Scan the records for the word "input". Report each line where it occurs.

Records for processing START

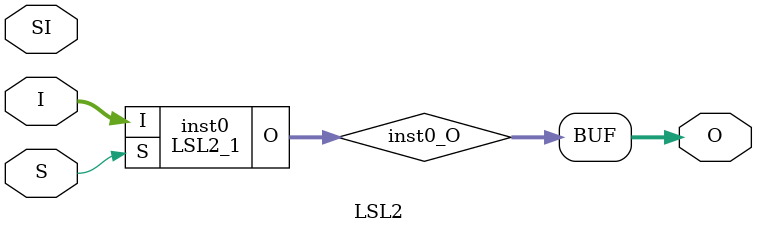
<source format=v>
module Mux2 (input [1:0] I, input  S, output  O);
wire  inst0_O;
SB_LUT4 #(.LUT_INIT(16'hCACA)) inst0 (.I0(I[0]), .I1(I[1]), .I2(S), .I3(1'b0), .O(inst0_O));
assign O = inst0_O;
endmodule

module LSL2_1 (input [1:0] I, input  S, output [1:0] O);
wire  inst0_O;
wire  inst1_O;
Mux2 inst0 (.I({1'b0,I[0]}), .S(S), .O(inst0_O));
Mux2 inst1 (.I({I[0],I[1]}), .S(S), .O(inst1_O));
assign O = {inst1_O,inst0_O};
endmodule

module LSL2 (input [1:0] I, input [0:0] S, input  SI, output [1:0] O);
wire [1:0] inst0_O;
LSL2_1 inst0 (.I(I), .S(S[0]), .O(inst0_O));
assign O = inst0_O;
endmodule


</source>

Records for processing END

## Response to the task
module Mux2 (input [1:0] I, input  S, output  O);
module LSL2_1 (input [1:0] I, input  S, output [1:0] O);
module LSL2 (input [1:0] I, input [0:0] S, input  SI, output [1:0] O);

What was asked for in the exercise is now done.